What to do:
Extend the passage below that reviews cards for the Standard format, starting right after its final sentence.

Poppet Stitcher, as of now, is the first card I’m going to try and build around.
Augur of Autumn
Courser of Kruphix was one of the most powerful cards in its Standard format. In a world where making a land drop every turn is crucial, having extra looks to do so is amazing. On top of that, Augur of Autumn makes it more likely you’ll have spells to play with extra lands. Augur of Autumn has the added Coven ability to play creatures off the top, but cards like this generally play best in decks with many interactive spells to pull ahead on mana and cards while interacting with the opponent. That’s not to say the Coven ability isn’t a nice bonus, it’s just not what I’m looking to do with this card.
This card has one major issue — its three toughness is worse than four in a world where cards like Frost Bite and Dragon’s Fire may be played in high numbers. I expect this card to see some play short- and long-term play, but I’m not sure it’ll be the format staple like Courser of Kruphix.
Every time I write about a good white card, it’s some version of Fiend Hunter. While this card is solid on its face and turns into a nice first-strike threat and then back to get more creatures, it feels like it’s using similar space to Skyclave Apparition. This card, however, will deal with cards like Goldspan Dragon, which I expect to be flying around everywhere. That alone might get copies of Brutal Cathar into some decks. This card is solid and will likely see some play at some point, but I don’t expect it to be a huge staple. Still, it’s a good option with a cool design.
With Mono Green performing well in Standard 2022, this is a card I’d normally write off as a niche Limited bomb when it can be cast. However, if Mono Green is a big deal, and mirrors become a big deal, this card may have a chance to be represented in small numbers to break through and win some lightning fast mirror games. I’d expect it to not make the cut, but it’s certainly an interesting card.
With cards like Demilich, Poppet Stitcher, and other spells-matter cards like Magmatic Channeler, I could see Galvanic Iteration finding a home along with Expressive Iteration. Galvanic Iteration, as an instant, has a ton of appeal in decks wanting to play a flash game or find various sweepers. One awesome thing about Galvanic Iteration is that there are legal spell lands, like Sea Gate’s Restoration and Shatterskull Smashing, so you’ll be able to find land drops as well. Galvanic Iteration’s biggest strike is it competes with Expressive Iteration for deck space, and generally you need to spend mana interacting with the board in some meaningful way, so too much two-mana card selection can backfire.
Jadar, Ghoulcaller of Nephalia
This is a sweet two-drop that provides immediate value leaving a decayed 2/2 Zombie in play. While this card can produce three damage a turn on its own, I’m mostly interested in using it as a value card for various sacrifice effects. Cards like Immersturm Predator are still kicking around, and I’m sure we’ll see more ways to utilize decayed Zombies. At rate this is just a solid cheap creature, which I expect to see play somewhere.

Data provided:
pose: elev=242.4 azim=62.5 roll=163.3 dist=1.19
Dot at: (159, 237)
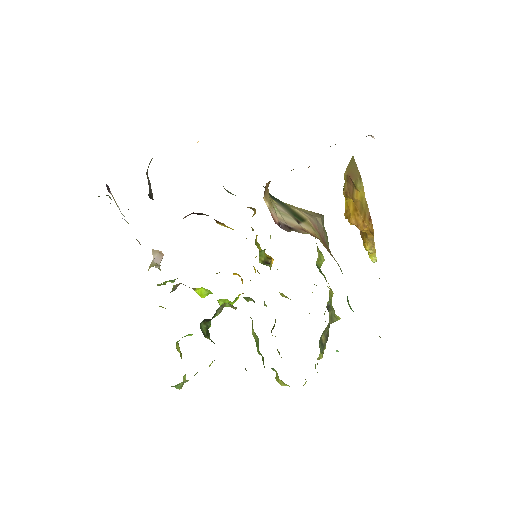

Answer below:
Speaking of cards that need creatures to sacrifice, Grafted Identity is a potentially powerful card. Control Magic is always solid, and if we can mitigate the downside of sacrificing a creature by producing incidental Zombie Tokens, Grafted Identity is quite the resource for blue decks. If Poppet Stitcher catches on, I expect to see a copy or two in the sideboard to slow down big green creature decks or steal opposing Goldpan Dragons.
Rejoice — a very mediocre yet playable one-mana red creature! I cast more Fireblade Chargerers and Hall Monitors than I care to admit in pro-level Magic events to understand how useful a creature like this would have been. Unfortunately, Falkenrath Pit Fighter is coming along when Embercleave rotates, but so is Lovestruck Beast and Bonecrusher Giant, so maybe a Jackal Pup will give aggressive red decks a little kick. Interestingly enough, we also see Vampire Socialite as a powerful two-drop, lord-type creature for a possible start of a R/B aggro vampires deck. I got my hopes up before, and vampires were too underpowered to compete, so I’m not expecting anything to come of that, but I’ll keep an eye out.
This is an interesting card that plays well in a spells-matter deck. Moonveil Regent plays nicely empty-handed as the top of a curve in a two-color deck. You can cast an Expressive Iteration, which will trigger the dragon, draw two, then resolve your spell to increase the number of cards you’ll see. This seems possible if you fill your deck with cheap interactive spells and use this as a card engine. Despite its possibilities, I don’t like how if you cast this on turn four and it dies, you’re unlikely to get much value as the when-it-dies ability is fairly weak and only deals one to two damage, which often won’t hit anything relevant. I’m interested in trying this card because I could see it being anywhere from quite strong to not playable given the right shell and metagame.
Rite of Harmony
This feels like more of a Modern or Historic card than a Standard card. While it’s comparable to Glimpse of Nature, it’s different as it takes effect when creatures or enchantments enter the battlefield, as opposed to when cast. This is mostly an upside, as it will provide you tons of value from tokens, but you won’t draw if your creature or enchantment gets countered. I can see a card like this having huge potential in Modern with cards like Utopia Sprawl and various elves that produce tons of mana, but I don’t see potential in Standard, as a two-mana start-up cost is harder to mitigate. I wouldn’t be surprised to see this card do a lot of work as the format gets larger and there’s more support, but for now I don’t think it’ll see much play.
Arlinn, the Pack’s Hope
The best comparison I saw to this was a weaker Esika’s Chariot, which seems true to me. It’s a higher cost to put in your deck as it’s multicolor and not as reliable as Esika’s Chariot. While this card could be good, it’s too much like Chariot to find a home.
This is part of a bizarre cycle of Mythic rares that seem underpowered for Mythics and not quite Mythic in flavor. Spectral Adversary is a playable spirit, and we got a spirit lord with Patrician Geist. If that becomes a thing, maybe the Adversary sees some play as a support, as it can be played on turn two as an aggressive creature with flash, scale into the game swinging races by phasing out opposing creatures, or protecting creatures from removal. It has a lot of flexibility and potentially enough to slide into a spirits deck as a role player, but it’s not quite the Mythic staple you’d hope for, nor are the others I’ve seen from the cycle thus far.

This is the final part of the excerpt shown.